Wywiad z kibicem Newcastle United
Przedstawiamy Wam wywiad z kibicem Newcastle United, członkiem stowarzyszenia kibiców True Faith, który opowiada o atmosferze panującej na St James' Park przed meczem z The Reds.
Jak się czujecie przed meczem z Liverpoolem?
To jeden z najtrudniejszych meczy w sezonie. Liverpool to jeden z najtrudniejszych rywali w lidze, mają też świetnych kibiców. Kibice the Reds mają bardzo dużo wspólnego, jedyna różnica jest taka, że oni mieli więcej okazji do świętowania w ostatnich latach. Liverpool jest w znacznie lepszej pozycji niż my. Tabela nigdy nie kłamie. Mają lepszych piłkarzy. Dzięki Liverpoolowi nasz stadion zapełni się do ostatniego miejsca po raz pierwszy w tym sezonie.
Jakiej gry możemy się spodziewać po Newcastle?
Nastawienie drużyny jest dość dobre. Jednak nasza linia pomocy nie jest najwyższej klasy. Natomiast inaczej sprawa ma się w Liverpoolu, Gerrard, który razem z byłym Scouserem Rooneyem są najlepszymi graczami ligi, robi różnicę.
Kogo Liverpool powinien się obawiać?
Nie mam zdania na ten temat, kogo konkretnie powinniście się bać. Znacie Owena i wiecie co on potrafi, swoją drogą bardzo ciekawe jak wobec niego zachowają się przyjezdni fani Liverpoolu. Jeśli zagra Martins, na niego też musicie uważać.
Co sądzisz o telenoweli z Michaelem Owenem w roli głównej?
Michael Owen jest bardzo blisko odejścia z NUFC pod koniec sezonu i nie potrafię powiedzieć, że mam mu to za złe.

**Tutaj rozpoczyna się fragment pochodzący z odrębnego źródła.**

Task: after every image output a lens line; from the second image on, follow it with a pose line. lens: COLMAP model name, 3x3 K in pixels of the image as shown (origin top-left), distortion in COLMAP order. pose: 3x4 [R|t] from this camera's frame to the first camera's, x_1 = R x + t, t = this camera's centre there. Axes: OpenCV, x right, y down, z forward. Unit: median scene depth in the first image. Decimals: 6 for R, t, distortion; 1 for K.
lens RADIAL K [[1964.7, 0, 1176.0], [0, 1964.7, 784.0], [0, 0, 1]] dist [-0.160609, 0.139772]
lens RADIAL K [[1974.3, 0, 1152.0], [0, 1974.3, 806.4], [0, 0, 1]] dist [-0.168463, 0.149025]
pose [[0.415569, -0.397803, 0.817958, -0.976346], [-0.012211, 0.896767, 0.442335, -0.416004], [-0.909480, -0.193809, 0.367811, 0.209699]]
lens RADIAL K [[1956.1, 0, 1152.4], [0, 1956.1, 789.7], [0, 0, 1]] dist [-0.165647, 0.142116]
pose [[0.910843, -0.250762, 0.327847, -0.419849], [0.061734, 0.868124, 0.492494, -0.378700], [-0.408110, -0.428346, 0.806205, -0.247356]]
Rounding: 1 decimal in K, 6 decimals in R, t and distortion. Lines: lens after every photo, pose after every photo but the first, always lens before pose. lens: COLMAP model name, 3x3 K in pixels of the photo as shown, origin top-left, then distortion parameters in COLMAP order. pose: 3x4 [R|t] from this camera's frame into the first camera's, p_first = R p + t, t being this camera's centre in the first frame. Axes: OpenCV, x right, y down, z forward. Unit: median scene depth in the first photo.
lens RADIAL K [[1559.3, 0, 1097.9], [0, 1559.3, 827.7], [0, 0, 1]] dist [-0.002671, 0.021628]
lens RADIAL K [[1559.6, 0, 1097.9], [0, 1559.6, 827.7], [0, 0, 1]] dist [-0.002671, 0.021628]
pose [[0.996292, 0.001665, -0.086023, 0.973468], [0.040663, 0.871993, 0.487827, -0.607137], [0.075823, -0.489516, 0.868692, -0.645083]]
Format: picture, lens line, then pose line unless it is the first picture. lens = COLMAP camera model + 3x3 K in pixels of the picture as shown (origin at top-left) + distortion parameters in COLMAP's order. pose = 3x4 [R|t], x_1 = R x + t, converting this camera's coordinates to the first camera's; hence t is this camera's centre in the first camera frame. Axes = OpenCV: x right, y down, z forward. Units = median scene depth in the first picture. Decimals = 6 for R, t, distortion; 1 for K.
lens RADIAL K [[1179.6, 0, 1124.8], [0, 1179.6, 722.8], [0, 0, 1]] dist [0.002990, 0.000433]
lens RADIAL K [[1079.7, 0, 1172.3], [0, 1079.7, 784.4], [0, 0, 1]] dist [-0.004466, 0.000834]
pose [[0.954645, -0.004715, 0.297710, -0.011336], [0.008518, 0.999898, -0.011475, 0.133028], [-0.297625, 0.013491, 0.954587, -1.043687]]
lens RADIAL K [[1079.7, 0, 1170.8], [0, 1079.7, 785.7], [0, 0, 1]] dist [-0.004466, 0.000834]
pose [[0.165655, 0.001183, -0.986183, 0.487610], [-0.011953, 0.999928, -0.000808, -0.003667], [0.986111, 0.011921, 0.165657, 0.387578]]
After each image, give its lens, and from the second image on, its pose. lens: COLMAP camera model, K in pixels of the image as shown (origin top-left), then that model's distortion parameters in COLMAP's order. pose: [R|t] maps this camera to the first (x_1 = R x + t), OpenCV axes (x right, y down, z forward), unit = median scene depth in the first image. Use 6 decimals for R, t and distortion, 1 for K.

On chce wrócić do reprezentacji na Mistrzostwa Świata w RPA, a nasz klub nie jest wystarczająco dobry dla gracza takiej klasy jak on. Kevin Keegan już w marcu chciał podpisać nowy kontrakt z Owenem, jednak kierownictwo klubu dopiero w grudniu zdecydowało się zaproponować nową ofertę Michaelowi. Lojalność to cecha, która jest ważna tylko dla kibiców. Powiedzmy, że jeśli odejdzie, to był nasz najlepszy gracz i jego brak obniży znacznie wartość drużyny.
Kogo boicie się najbardziej?
Czyż Steven Gerrard nie jest najlepszym graczem w historii klubu? Miałem okazję widzieć w akcji Dalglisha, Barnesa, Rusha, Beardsleya, McDermotta, Keegana itd. grających dla Liverpoolu, ale nie widziałem nigdy gracza mającego tak wielki wpływ na grę drużyny jak Gerrard. On jest świetny i może zrobić różnicę na boisku.